TASK: A faithful copy of all the data is the goal; omit the pictures.

──────── DATASET RECORDS ────────

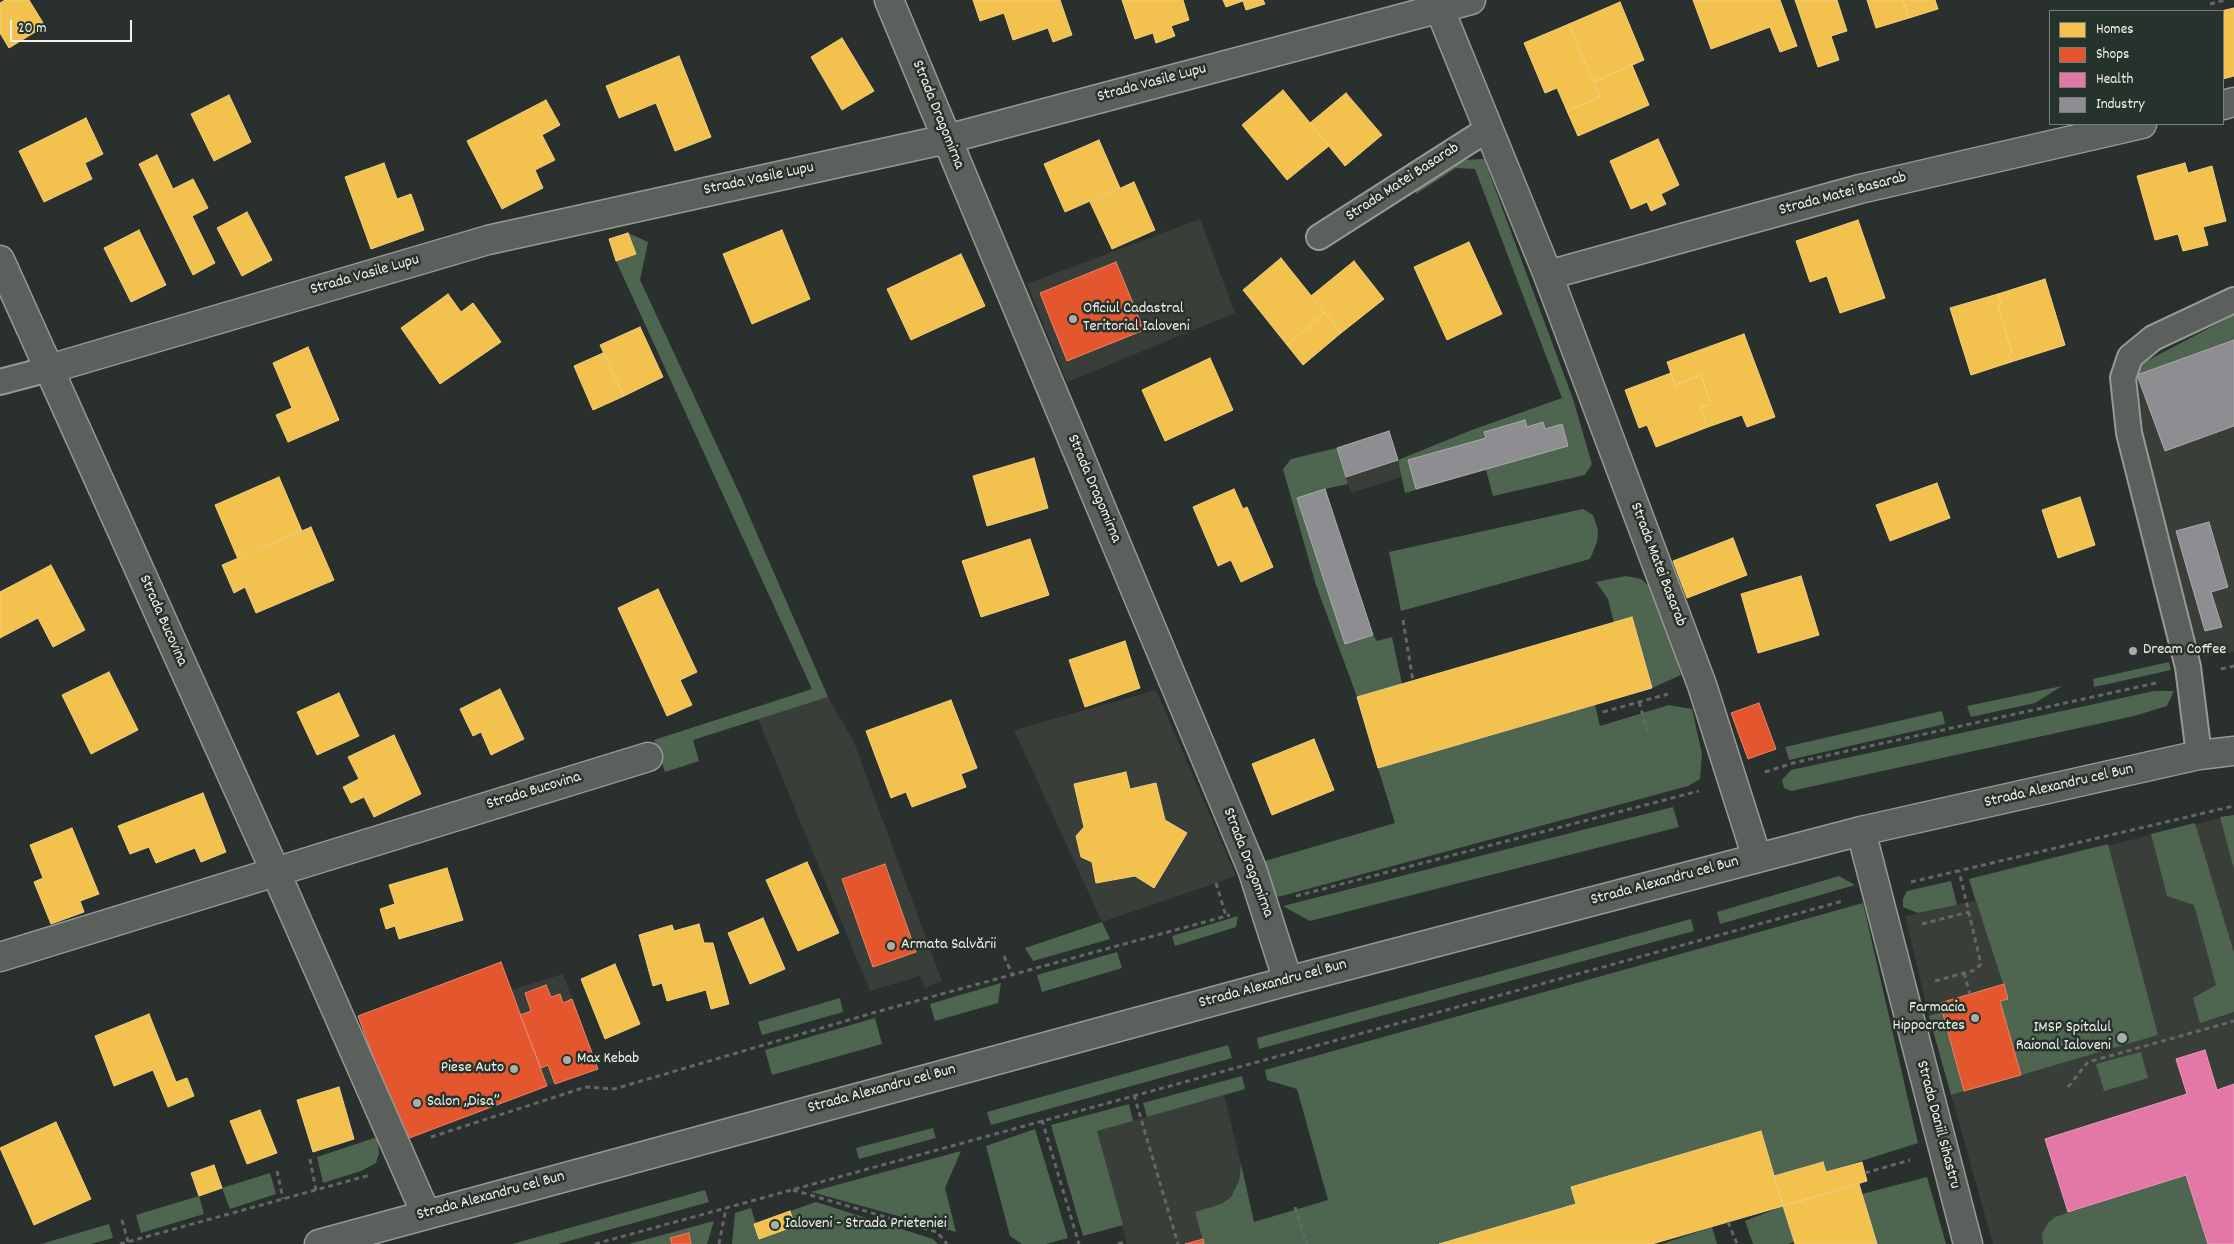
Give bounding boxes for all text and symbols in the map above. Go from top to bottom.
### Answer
scale bar [12,10,135,42]
legend [2049,10,2224,125]
text: 20 m [18,18,46,40]
text: Homes [2096,19,2134,41]
text: Shops [2096,44,2129,66]
street label: Strada Dragomirna [906,58,968,172]
street label: Strada Vasile Lupu [1095,60,1209,108]
text: Health [2096,69,2133,91]
text: Industry [2096,94,2145,116]
street label: Strada Matei Basarab [1343,139,1463,227]
street label: Strada Vasile Lupu [702,159,816,201]
street label: Strada Matei Basarab [1777,169,1909,221]
street label: Strada Vasile Lupu [308,251,422,301]
place label: Oficiul Cadastral Teritorial Ialoveni [1083,300,1190,338]
marker: Oficiul Cadastral Teritorial Ialoveni [1067,313,1079,325]
street label: Strada Dragomirna [1062,432,1124,546]
street label: Strada Matei Basarab [1625,500,1689,630]
street label: Strada Bucovina [133,573,191,669]
place label: Dream Coffee [2143,641,2226,661]
marker: Dream Coffee [2127,645,2139,657]
street label: Strada Alexandru cel Bun [1983,761,2135,813]
street label: Strada Bucovina [485,769,583,815]
street label: Strada Dragomirna [1217,806,1277,920]
street label: Strada Alexandru cel Bun [1589,853,1741,911]
place label: Armata Salvării [901,936,996,956]
marker: Armata Salvării [885,940,897,952]
street label: Strada Alexandru cel Bun [1197,956,1349,1014]
place label: Farmacia Hippocrates [1892,999,1965,1037]
marker: Farmacia Hippocrates [1969,1012,1981,1024]
place label: IMSP Spitalul Raional Ialoveni [2016,1019,2111,1057]
marker: IMSP Spitalul Raional Ialoveni [2115,1031,2129,1045]
place label: Max Kebab [577,1050,639,1070]
marker: Max Kebab [561,1054,573,1066]
place label: Piese Auto [441,1059,504,1079]
street label: Strada Daniil Sihastru [1911,1059,1963,1191]
street label: Strada Alexandru cel Bun [806,1061,958,1119]
marker: Piese Auto [508,1063,520,1075]
place label: Salon „Disa” [427,1093,500,1113]
marker: Salon „Disa” [411,1097,423,1109]
street label: Strada Alexandru cel Bun [415,1168,567,1226]
place label: Ialoveni - Strada Prieteniei [785,1215,947,1235]
marker: Ialoveni - Strada Prieteniei [769,1219,781,1231]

────────

SOLUTION TO THIS PROBLEM:
Give bounding boxes for all text and symbols in the map above. Go from top to bottom.
### Answer
scale bar [12,10,135,42]
legend [2049,10,2224,125]
text: 20 m [18,18,46,40]
text: Homes [2096,19,2134,41]
text: Shops [2096,44,2129,66]
street label: Strada Dragomirna [906,58,968,172]
street label: Strada Vasile Lupu [1095,60,1209,108]
text: Health [2096,69,2133,91]
text: Industry [2096,94,2145,116]
street label: Strada Matei Basarab [1343,139,1463,227]
street label: Strada Vasile Lupu [702,159,816,201]
street label: Strada Matei Basarab [1777,169,1909,221]
street label: Strada Vasile Lupu [308,251,422,301]
place label: Oficiul Cadastral Teritorial Ialoveni [1083,300,1190,338]
marker: Oficiul Cadastral Teritorial Ialoveni [1067,313,1079,325]
street label: Strada Dragomirna [1062,432,1124,546]
street label: Strada Matei Basarab [1625,500,1689,630]
street label: Strada Bucovina [133,573,191,669]
place label: Dream Coffee [2143,641,2226,661]
marker: Dream Coffee [2127,645,2139,657]
street label: Strada Alexandru cel Bun [1983,761,2135,813]
street label: Strada Bucovina [485,769,583,815]
street label: Strada Dragomirna [1217,806,1277,920]
street label: Strada Alexandru cel Bun [1589,853,1741,911]
place label: Armata Salvării [901,936,996,956]
marker: Armata Salvării [885,940,897,952]
street label: Strada Alexandru cel Bun [1197,956,1349,1014]
place label: Farmacia Hippocrates [1892,999,1965,1037]
marker: Farmacia Hippocrates [1969,1012,1981,1024]
place label: IMSP Spitalul Raional Ialoveni [2016,1019,2111,1057]
marker: IMSP Spitalul Raional Ialoveni [2115,1031,2129,1045]
place label: Max Kebab [577,1050,639,1070]
marker: Max Kebab [561,1054,573,1066]
place label: Piese Auto [441,1059,504,1079]
street label: Strada Daniil Sihastru [1911,1059,1963,1191]
street label: Strada Alexandru cel Bun [806,1061,958,1119]
marker: Piese Auto [508,1063,520,1075]
place label: Salon „Disa” [427,1093,500,1113]
marker: Salon „Disa” [411,1097,423,1109]
street label: Strada Alexandru cel Bun [415,1168,567,1226]
place label: Ialoveni - Strada Prieteniei [785,1215,947,1235]
marker: Ialoveni - Strada Prieteniei [769,1219,781,1231]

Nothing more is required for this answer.